Quote the records exactly, starting at the first line and stopping after the line with "1.63 | 1.43 |"; skip the pictures.
......
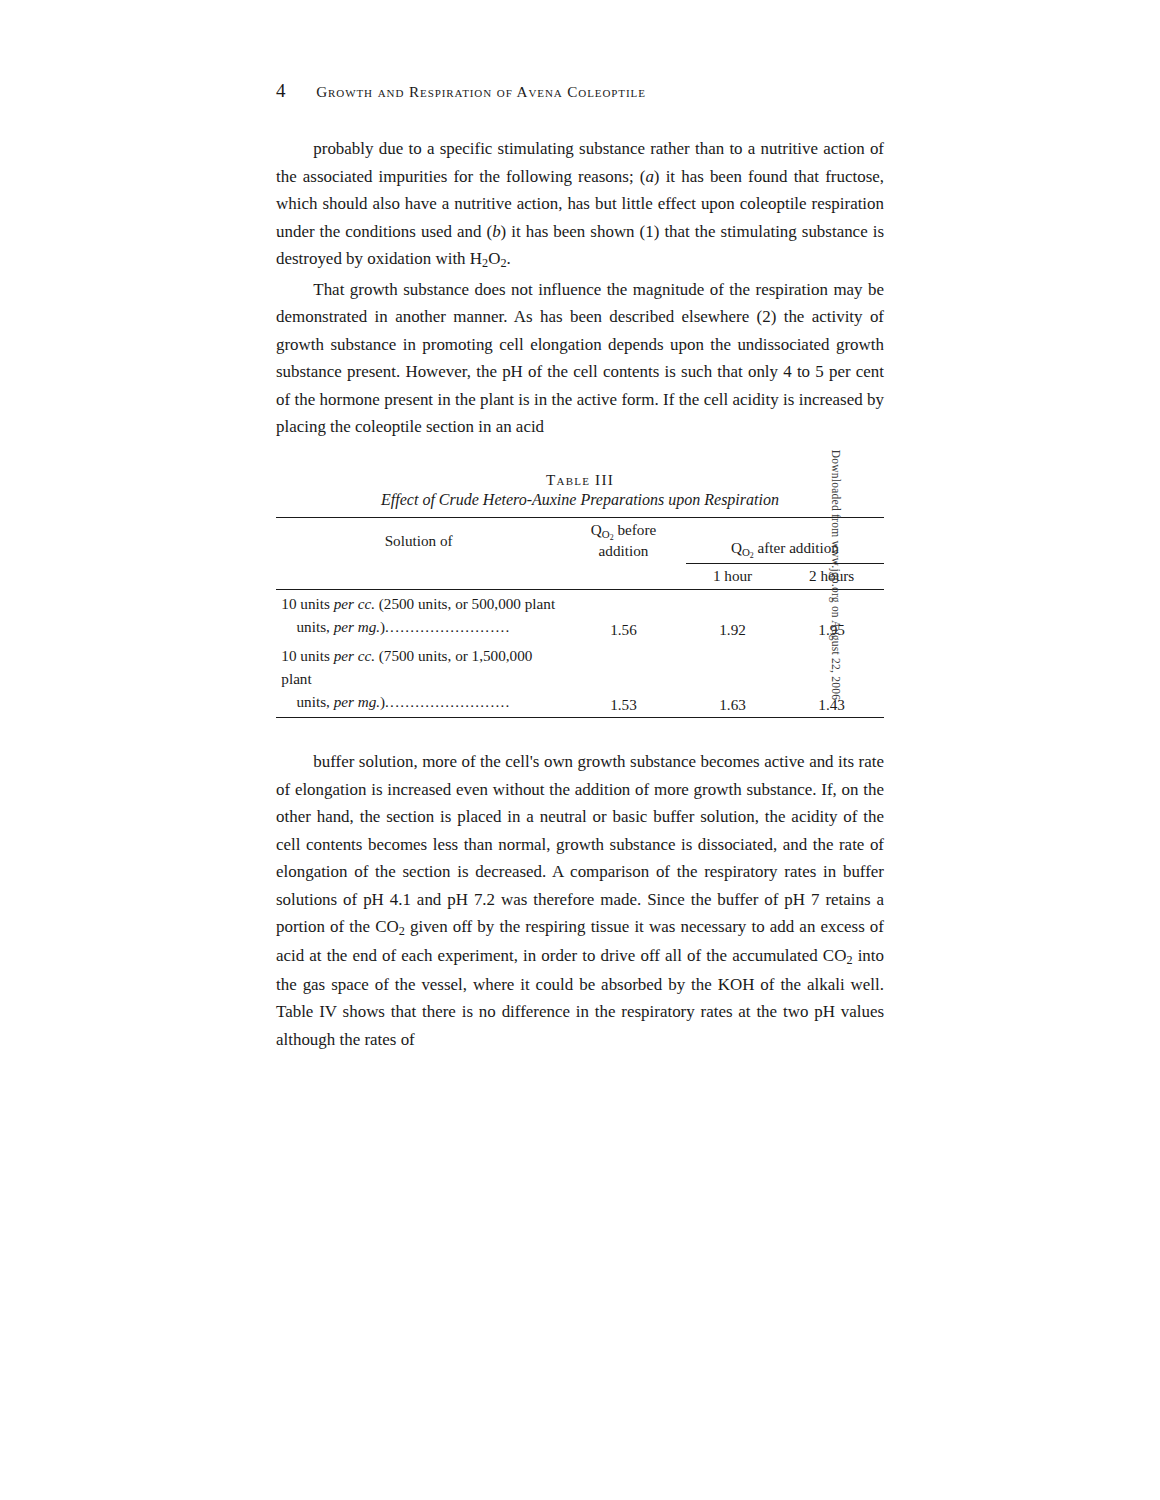4 Growth and Respiration of Avena Coleoptile
probably due to a specific stimulating substance rather than to a nutritive action of the associated impurities for the following reasons; (a) it has been found that fructose, which should also have a nutritive action, has but little effect upon coleoptile respiration under the conditions used and (b) it has been shown (1) that the stimulating substance is destroyed by oxidation with H2O2.
That growth substance does not influence the magnitude of the respiration may be demonstrated in another manner. As has been described elsewhere (2) the activity of growth substance in promoting cell elongation depends upon the undissociated growth substance present. However, the pH of the cell contents is such that only 4 to 5 per cent of the hormone present in the plant is in the active form. If the cell acidity is increased by placing the coleoptile section in an acid
Table III
Effect of Crude Hetero-Auxine Preparations upon Respiration
| Solution of | Q O 2 before addition | Q O 2 after addition |
| --- | --- | --- |
| | | 1 hour | 2 hours |
| 10 units per cc. (2500 units, or 500,000 plant units, per mg. ) ......................... | 1.56 | 1.92 | 1.95 |
| 10 units per cc. (7500 units, or 1,500,000 plant units, per mg. ) ......................... | 1.53 | 1.63 | 1.43 |
buffer solution, more of the cell's own growth substance becomes active and its rate of elongation is increased even without the addition of more growth substance. If, on the other hand, the section is placed in a neutral or basic buffer solution, the acidity of the cell contents becomes less than normal, growth substance is dissociated, and the rate of elongation of the section is decreased. A comparison of the respiratory rates in buffer solutions of pH 4.1 and pH 7.2 was therefore made. Since the buffer of pH 7 retains a portion of the CO2 given off by the respiring tissue it was necessary to add an excess of acid at the end of each experiment, in order to drive off all of the accumulated CO2 into the gas space of the vessel, where it could be absorbed by the KOH of the alkali well. Table IV shows that there is no difference in the respiratory rates at the two pH values although the rates of
Downloaded from www.jgp.org on August 22, 2006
......
▶ _The answer_:
4 Growth and Respiration of Avena Coleoptile
probably due to a specific stimulating substance rather than to a nutritive action of the associated impurities for the following reasons; (a) it has been found that fructose, which should also have a nutritive action, has but little effect upon coleoptile respiration under the conditions used and (b) it has been shown (1) that the stimulating substance is destroyed by oxidation with H2O2.
That growth substance does not influence the magnitude of the respiration may be demonstrated in another manner. As has been described elsewhere (2) the activity of growth substance in promoting cell elongation depends upon the undissociated growth substance present. However, the pH of the cell contents is such that only 4 to 5 per cent of the hormone present in the plant is in the active form. If the cell acidity is increased by placing the coleoptile section in an acid
Table III
Effect of Crude Hetero-Auxine Preparations upon Respiration
| Solution of | Q O 2 before addition | Q O 2 after addition |
| --- | --- | --- |
| | | 1 hour | 2 hours |
| 10 units per cc. (2500 units, or 500,000 plant units, per mg. ) ......................... | 1.56 | 1.92 | 1.95 |
| 10 units per cc. (7500 units, or 1,500,000 plant units, per mg. ) ......................... | 1.53 | 1.63 | 1.43 |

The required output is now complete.